**THE RECORDS**

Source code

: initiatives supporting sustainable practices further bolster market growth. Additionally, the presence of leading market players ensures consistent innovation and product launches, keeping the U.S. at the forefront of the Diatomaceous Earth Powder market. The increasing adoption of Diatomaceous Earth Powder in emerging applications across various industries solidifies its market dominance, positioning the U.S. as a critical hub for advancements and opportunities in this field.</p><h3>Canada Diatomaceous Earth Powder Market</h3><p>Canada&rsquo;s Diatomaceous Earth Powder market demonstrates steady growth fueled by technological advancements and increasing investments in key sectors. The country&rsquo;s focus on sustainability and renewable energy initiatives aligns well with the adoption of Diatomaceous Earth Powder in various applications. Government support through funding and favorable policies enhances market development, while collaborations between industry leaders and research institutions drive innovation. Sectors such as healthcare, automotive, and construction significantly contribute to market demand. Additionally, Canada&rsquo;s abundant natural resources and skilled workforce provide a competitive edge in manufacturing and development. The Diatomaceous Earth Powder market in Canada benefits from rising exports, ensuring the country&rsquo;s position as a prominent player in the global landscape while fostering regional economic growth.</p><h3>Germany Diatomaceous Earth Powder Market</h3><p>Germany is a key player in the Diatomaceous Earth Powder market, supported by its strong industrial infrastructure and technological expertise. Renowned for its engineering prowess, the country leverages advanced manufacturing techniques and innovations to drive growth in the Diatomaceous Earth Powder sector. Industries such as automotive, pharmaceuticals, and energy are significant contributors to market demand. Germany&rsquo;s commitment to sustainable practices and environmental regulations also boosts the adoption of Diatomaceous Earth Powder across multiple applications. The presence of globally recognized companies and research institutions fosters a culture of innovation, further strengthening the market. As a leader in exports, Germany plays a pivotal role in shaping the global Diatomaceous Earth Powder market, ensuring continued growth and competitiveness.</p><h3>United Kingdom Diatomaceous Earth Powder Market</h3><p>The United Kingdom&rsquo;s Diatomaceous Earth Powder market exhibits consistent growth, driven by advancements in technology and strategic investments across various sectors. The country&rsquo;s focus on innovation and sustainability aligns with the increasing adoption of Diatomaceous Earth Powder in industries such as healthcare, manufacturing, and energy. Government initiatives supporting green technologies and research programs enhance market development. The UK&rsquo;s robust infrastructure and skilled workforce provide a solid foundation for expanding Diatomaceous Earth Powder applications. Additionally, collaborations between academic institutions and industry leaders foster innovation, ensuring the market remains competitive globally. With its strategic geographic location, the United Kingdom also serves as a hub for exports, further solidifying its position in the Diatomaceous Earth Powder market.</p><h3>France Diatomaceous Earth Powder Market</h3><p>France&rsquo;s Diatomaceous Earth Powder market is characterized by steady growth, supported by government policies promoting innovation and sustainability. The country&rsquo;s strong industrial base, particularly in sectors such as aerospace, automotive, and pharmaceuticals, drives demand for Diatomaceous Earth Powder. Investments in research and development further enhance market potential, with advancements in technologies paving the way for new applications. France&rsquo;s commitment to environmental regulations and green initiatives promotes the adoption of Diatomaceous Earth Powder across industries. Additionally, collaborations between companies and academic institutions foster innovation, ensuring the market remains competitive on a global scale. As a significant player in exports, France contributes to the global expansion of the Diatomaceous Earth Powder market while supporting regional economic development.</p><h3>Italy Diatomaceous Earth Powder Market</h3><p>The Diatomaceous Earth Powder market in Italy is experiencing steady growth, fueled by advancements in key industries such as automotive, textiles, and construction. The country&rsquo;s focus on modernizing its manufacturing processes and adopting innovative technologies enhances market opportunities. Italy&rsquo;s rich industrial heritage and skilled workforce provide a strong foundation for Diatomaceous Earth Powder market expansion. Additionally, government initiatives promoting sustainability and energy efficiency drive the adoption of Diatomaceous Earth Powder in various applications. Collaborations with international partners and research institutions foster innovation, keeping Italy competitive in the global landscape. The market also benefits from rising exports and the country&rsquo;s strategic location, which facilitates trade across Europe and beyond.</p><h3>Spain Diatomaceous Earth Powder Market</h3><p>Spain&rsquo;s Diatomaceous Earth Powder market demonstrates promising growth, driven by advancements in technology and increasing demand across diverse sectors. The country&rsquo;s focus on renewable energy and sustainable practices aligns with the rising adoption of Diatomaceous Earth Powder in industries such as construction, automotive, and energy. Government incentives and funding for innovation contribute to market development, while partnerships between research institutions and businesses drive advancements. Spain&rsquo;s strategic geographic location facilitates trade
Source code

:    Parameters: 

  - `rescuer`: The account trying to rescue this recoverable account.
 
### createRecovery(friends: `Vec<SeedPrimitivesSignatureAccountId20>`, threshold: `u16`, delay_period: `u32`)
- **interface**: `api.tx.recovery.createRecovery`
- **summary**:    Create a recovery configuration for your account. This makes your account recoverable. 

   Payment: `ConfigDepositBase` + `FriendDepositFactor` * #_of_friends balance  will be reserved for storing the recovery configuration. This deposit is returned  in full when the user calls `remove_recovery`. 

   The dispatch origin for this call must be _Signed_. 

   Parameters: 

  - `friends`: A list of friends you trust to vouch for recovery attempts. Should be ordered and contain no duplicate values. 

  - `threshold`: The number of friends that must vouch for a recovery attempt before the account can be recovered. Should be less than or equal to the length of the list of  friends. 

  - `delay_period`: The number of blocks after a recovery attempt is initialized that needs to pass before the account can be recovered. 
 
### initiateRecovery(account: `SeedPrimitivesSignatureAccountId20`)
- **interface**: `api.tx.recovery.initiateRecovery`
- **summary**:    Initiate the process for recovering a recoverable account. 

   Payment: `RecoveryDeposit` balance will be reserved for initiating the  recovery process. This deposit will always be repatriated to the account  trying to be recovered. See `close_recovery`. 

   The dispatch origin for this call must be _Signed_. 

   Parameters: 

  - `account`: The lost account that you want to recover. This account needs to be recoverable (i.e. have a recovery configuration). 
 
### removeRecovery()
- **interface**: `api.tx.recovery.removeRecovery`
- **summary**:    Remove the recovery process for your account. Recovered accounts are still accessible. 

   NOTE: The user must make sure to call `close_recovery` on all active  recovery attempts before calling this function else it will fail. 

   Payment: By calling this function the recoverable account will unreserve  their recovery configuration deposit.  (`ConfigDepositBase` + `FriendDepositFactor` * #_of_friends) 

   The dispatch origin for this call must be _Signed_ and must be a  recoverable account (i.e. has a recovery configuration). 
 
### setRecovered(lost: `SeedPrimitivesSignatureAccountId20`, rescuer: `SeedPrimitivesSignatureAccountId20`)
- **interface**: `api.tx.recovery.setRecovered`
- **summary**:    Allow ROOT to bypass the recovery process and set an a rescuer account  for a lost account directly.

**WHAT TO WORK ON**
Count the lines in the records above that contain the string "balance" and reply with that number alone.

**RESULT OF THE EXERCISE**
2